Intravitreal methotrexate after retinal detachment repair: A Canadian retrospective cohort study of feasibility and safety

• First Canadian cohort describing intravitreal methotrexate (MTX) use after rhegmatogenous retinal detachment repair in eyes with proliferative vitreoretinopathy or high-risk features. • Visual acuity, anatomic status, and intraocular inflammation were followed for up to 12 months in a single-arm, retrospective cohort without a non-MTX control group. • Most complications were typical of complex vitreoretinal surgery, and MTX-specific adverse events appeared infrequent in this series. • Real-world variability in MTX timing, number of injections, and tamponade type highlights the need for standardized protocols and controlled trials to define efficacy. • These findings describe the feasibility of intravitreal MTX use in Canadian practice and provide descriptive safety data to inform future study design. To describe visual and safety outcomes after intravitreal methotrexate (MTX) following rhegmatogenous retinal detachment (RRD) repair in eyes with proliferative vitreoretinopathy (PVR) or high-risk features at a Canadian tertiary centre. Retrospective single-arm cohort from a single vitreoretinal practice with no non-MTX comparator.
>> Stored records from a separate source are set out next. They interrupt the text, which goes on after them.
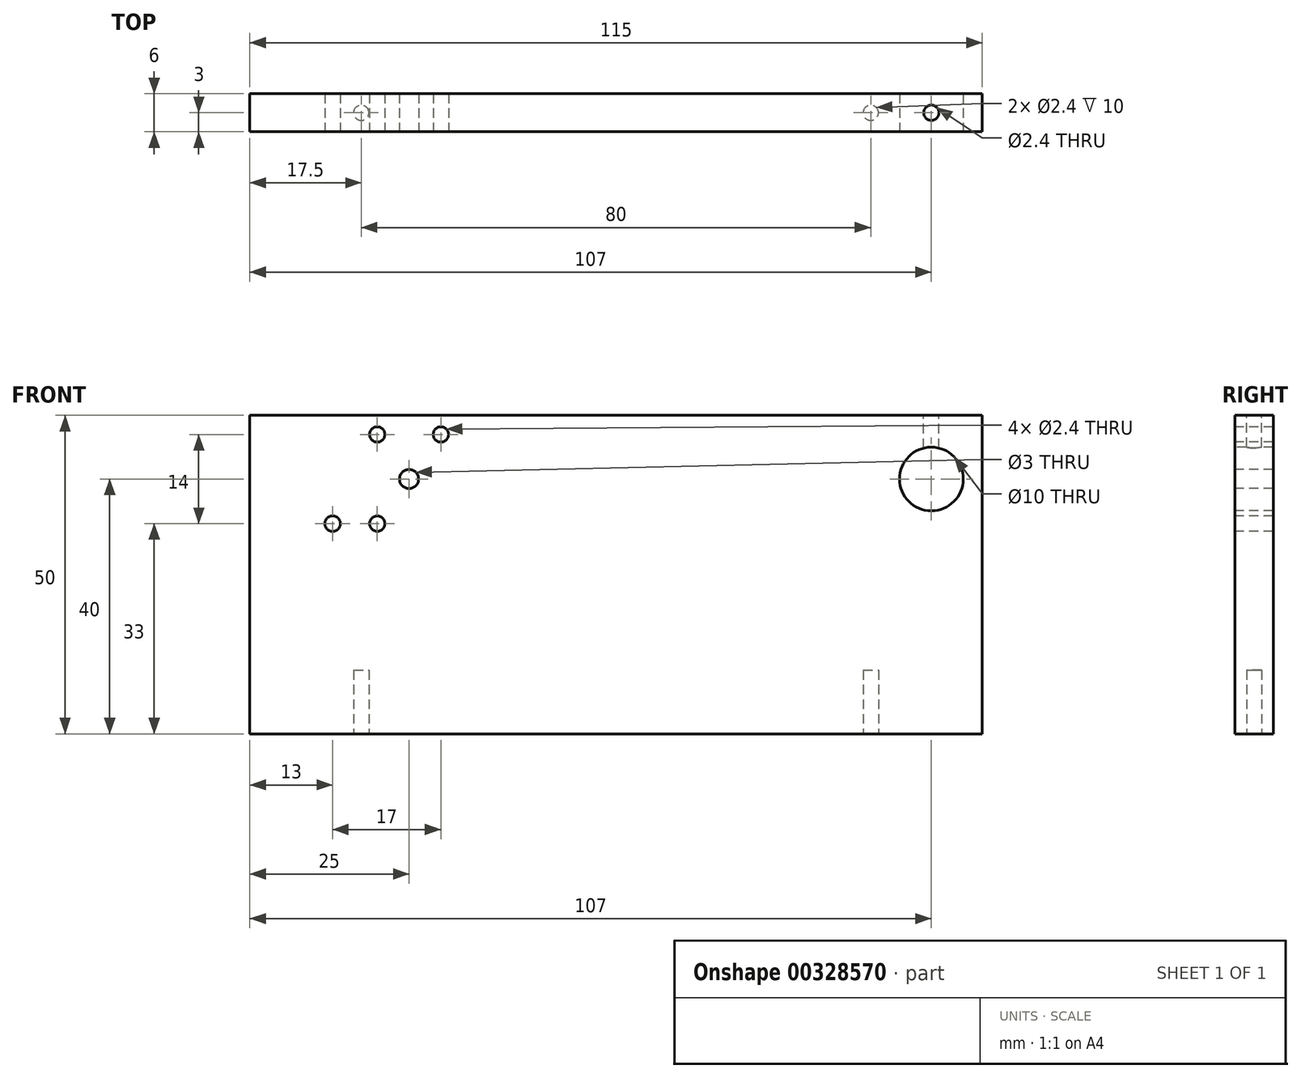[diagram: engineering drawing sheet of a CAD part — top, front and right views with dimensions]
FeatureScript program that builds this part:
annotation { "Feature Type Name" : "Feature", "Feature Type Description" : "" }
export const myFeature = defineFeature(function(context is Context, id is Id, definition is map)
    precondition{}
    {
        {
            var Q0;
            Q0=qCreatedBy(makeId("Front.planeOp"),FACE);
            var sketch = newSketch(context, id + "F0", { "sketchPlane" : qUnion([Q0])});
            skLineSegment(sketch, "E0.bottom", {"start": v(57.5, 25) * mm, "end": v(-57.5, 25) * mm});
            skLineSegment(sketch, "E0.top", {"start": v(57.5, -25) * mm, "end": v(-57.5, -25) * mm});
            skLineSegment(sketch, "E0.left", {"start": v(57.5, 25) * mm, "end": v(57.5, -25) * mm});
            skLineSegment(sketch, "E0.right", {"start": v(-57.5, 25) * mm, "end": v(-57.5, -25) * mm});
            skPoint(sketch, "E0.middle", {"position": v(0, 0) * mm});
            skSolve(sketch);
        }
        {
            var Q0;
            Q0 = qSketchRegion(id + "F0", true);
            extrude(context, id + "F1", {"entities" : qUnion([Q0]), "depth" : 3 * mm, "hasSecondDirection" : true, "secondDirectionOppositeDirection" : true, "secondDirectionDepth" : 3 * mm});
        }
        {
            var Q0;
            Q0=makeQuery(id+"F1.opExtrude","CAP_FACE",FACE,{"disambiguationData":[OSD([sQuery(id+"F0.wireOp",EDGE,"E0.bottom"),sQuery(id+"F0.wireOp",EDGE,"E0.top"),sQuery(id+"F0.wireOp",EDGE,"E0.left"),sQuery(id+"F0.wireOp",EDGE,"E0.right")])],"isStart":false});
            var sketch = newSketch(context, id + "F2", { "sketchPlane" : qUnion([Q0])});
            skCircle(sketch, "E1", {"center": v(49.5, 15) * mm, "radius": 5 * mm});
            skCircle(sketch, "E2", {"center": v(-37.5, 22) * mm, "radius": 1.2 * mm});
            skCircle(sketch, "E3", {"center": v(-27.5, 22) * mm, "radius": 1.2 * mm});
            skCircle(sketch, "E4", {"center": v(-32.5, 15) * mm, "radius": 1.5 * mm});
            skCircle(sketch, "E5", {"center": v(-37.5, 8) * mm, "radius": 1.2 * mm});
            skCircle(sketch, "E6", {"center": v(-44.5, 8) * mm, "radius": 1.2 * mm});
            skSolve(sketch);
        }
        {
            var Q0;
            Q0 = qSketchRegion(id + "F2", true);
            extrude(context, id + "F3", {"entities" : qUnion([Q0]), "operationType" : NewBodyOperationType.REMOVE, "endBound" : BoundingType.THROUGH_ALL, "oppositeDirection" : true, "depth" : 25 * mm});
        }
        {
            var Q0;
            Q0=makeQuery(id+"F1.opExtrude","SWEPT_FACE",FACE,{"disambiguationData":[OSD([sQuery(id+"F0.wireOp",EDGE,"E0.bottom")])]});
            var sketch = newSketch(context, id + "F4", { "sketchPlane" : qUnion([Q0])});
            skCircle(sketch, "E7", {"center": v(49.5, 0) * mm, "radius": 1.2 * mm});
            skSolve(sketch);
        }
        {
            var Q0;
            Q0 = qSketchRegion(id + "F4", true);
            extrude(context, id + "F5", {"entities" : qUnion([Q0]), "operationType" : NewBodyOperationType.REMOVE, "endBound" : BoundingType.UP_TO_NEXT, "oppositeDirection" : true, "depth" : 25 * mm});
        }
        {
            var Q0;
            Q0=makeQuery(id+"F1.opExtrude","SWEPT_FACE",FACE,{"disambiguationData":[OSD([sQuery(id+"F0.wireOp",EDGE,"E0.top")])]});
            var sketch = newSketch(context, id + "F6", { "sketchPlane" : qUnion([Q0])});
            skCircle(sketch, "E8", {"center": v(-40, 0) * mm, "radius": 1.2 * mm});
            skCircle(sketch, "E9", {"center": v(40, 0) * mm, "radius": 1.2 * mm});
            skSolve(sketch);
        }
        {
            var Q0;
            Q0 = qSketchRegion(id + "F6", true);
            extrude(context, id + "F7", {"entities" : qUnion([Q0]), "operationType" : NewBodyOperationType.REMOVE, "oppositeDirection" : true, "depth" : 10 * mm});
        }
    });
Charts from 2013 to 2025 were reviewed for RRD eyes that underwent pars plana vitrectomy and received serial low-dose MTX injections at 2, 4, 6, and 8 weeks. Eyes with PVR C or judged high risk for PVR were included. Visual acuity, anterior chamber inflammation, intraocular pressure, and complications were recorded for 12 months. The primary outcome was best corrected visual acuity at 6 months. Subgroup comparisons were exploratory and descriptive. Thirty-five eyes received MTX, 22 with PVR C, and 13 high risk without baseline PVR. Best corrected visual acuity improved at 6 and 12 months (both p<0.001). Intraocular inflammation decreased (p<0.001) and intraocular pressure was stable (p=0.5). Six eyes (17.1%) developed recurrent detachment. Twenty-three eyes (65.7%) had at least one complication, mostly expected after complex repair. MTX specific events such as corneal toxicity, persistent hypotony or uveitis were uncommon. Intravitreal MTX was used as a postoperative adjunct in complex RRD with PVR C or high-risk features. Outcomes and recurrence rates were similar to those of other complex PVR cohorts, but could not be attributed to MTX. This Canadian series provides descriptive safety and feasibility data that are hypothesis-generating and support the need for controlled trials.